Creating AWS Identity and Access Management (IAM) Signing Certificates
If you’re using Amazon Web Services (AWS), you already know that it’s a good way to increase server capacity on demand. However, you may not know that you can use AWS Identity and Access Management (IAM) to add extra users to your AWS account. With IAM, you assign users to groups, to which you can assign permissions such as the ability to upload to s3 or create ec2 instances.

Unfortunately, creating a signing certificate (necessary for using the command line tols) for each user is not as easy as it should be. Unlike the main set of account security credentials, you’re forced to create your own certificate. In the next few paragraphs, I’ll tell you all you need to know to generate these certs and associate them with your account.
Create an account in IAM
First, you’re going to want to create an account in IAM and attach it to a group. To get to IAM, login to your AWS console, and click the IAM tab at the top. Next, create a group if you don’t already have one.
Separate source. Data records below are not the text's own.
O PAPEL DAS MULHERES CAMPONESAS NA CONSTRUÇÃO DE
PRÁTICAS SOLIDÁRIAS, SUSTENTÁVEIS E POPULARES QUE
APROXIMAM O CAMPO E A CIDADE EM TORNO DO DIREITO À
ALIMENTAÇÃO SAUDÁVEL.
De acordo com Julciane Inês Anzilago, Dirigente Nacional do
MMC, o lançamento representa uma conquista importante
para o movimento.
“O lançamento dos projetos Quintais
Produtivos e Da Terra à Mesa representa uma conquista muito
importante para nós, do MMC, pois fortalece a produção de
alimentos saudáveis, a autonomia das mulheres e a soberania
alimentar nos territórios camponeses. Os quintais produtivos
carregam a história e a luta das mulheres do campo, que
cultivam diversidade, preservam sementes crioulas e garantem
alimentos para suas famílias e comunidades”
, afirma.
Now we can make a user by first clicking the “Users” tab on the left and then clicking the “Create New Users” button up top. Enter a username for your user, and click “Create”. In the next dialog, be sure to download the security credentials (access key and secret key), so that you can give them to the user.
Now click on the new user and choose “Add User to Groups” from the “Groups” tab in the info window. Choose the group we made earlier, so that this user has permission to do some things.
Create public and private keys
Now we need to create a public cert to upload to aws and a private key that will be stored on our computer. First, we’ll use openssl (you’ll need to have this installed), to create the private key. Next, we’ll create a public key using this private key. Finally, we will convert our private key to the pkcs8 format, which is what Amazon expects. I don’t know why this is necessary or what’s happening, I just know that it works. Without this change, Amazon’s command line elb tools will fail.
mkdir ~/.ec2
cd ~/.ec2
openssl genrsa -out pk-amazon.pem 2048
# When you are prompted for information in this next step, just
# leave all fields blank.
openssl req -new -x509 -key pk-amazon.pem -out cert-amazon.pem -days 3650
openssl pkcs8 -topk8 -in pk-amazon.pem -nocrypt > pk-temp.pem
mv pk-temp.pem pk-amazon.pem
If you didn’t properly convert your private key, then you’ll see an error like the following when you try to interact with your load balancers.
elb-describe-lbs: Malformed input-The content of the file:
/Users/trotter/.ec2/pk-amazon.pem, is not a valid private key
If you hit this error, make sure that you ran the last two lines above:
openssl pkcs8 -topk8 -in pk-amazon.pem -nocrypt > pk-temp.pem
mv pk-temp.pem pk-amazon.pem
Upload certificate
Our final step is to upload our certificate to amazon. First, open the file and copy the contents. If you’re on a mac, you can do this by running cat cert-amazon.pem | pbcopy from the command line. Next, go back to your AWS console, click on your user, and choose the “Security Credentials” tab in the info window. Click the “Manage Signing Certificates” button, followed by “Upload Signing Certificates” in the dialog that appears. Now paste the certificate you copied earlier, and click “OK”. You’re now ready to use your private key with amazon ec2 tools.

Testing
To test that everything works properly, set your EC2_PRIVATE_KEY and EC2_CERT environment variables to point at your new keys.
export EC2_PRIVATE_KEY="~/.ec2/pk-amazon.pem"
export EC2_CERT="~/.ec2/cert-amazon.pem"
Then run ec2-describe-instances; elb-describe-lbs. You should see a list of your instances and loadbalancers. At the very least, you should not see any errors.